Records provided:

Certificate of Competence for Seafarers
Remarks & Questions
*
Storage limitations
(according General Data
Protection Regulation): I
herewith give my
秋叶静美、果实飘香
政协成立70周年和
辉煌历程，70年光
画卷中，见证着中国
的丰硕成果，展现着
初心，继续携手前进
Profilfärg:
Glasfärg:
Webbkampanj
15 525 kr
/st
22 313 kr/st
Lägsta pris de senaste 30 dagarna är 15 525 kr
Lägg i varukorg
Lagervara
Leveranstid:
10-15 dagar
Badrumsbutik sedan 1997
* * *
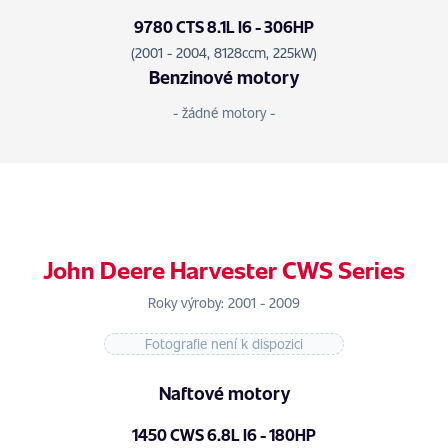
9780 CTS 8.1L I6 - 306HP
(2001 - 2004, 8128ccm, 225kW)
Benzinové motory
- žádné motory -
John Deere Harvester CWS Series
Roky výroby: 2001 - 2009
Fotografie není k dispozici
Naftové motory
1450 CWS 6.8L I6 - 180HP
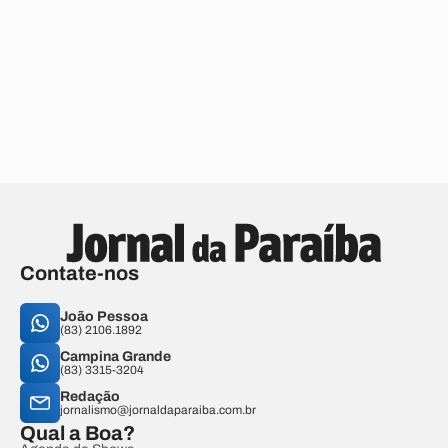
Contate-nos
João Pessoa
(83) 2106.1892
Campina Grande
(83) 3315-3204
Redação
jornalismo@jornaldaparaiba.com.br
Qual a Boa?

Request: List the lines of the records where "motory" occurs.

Task response:
Benzinové motory
- žádné motory -
Naftové motory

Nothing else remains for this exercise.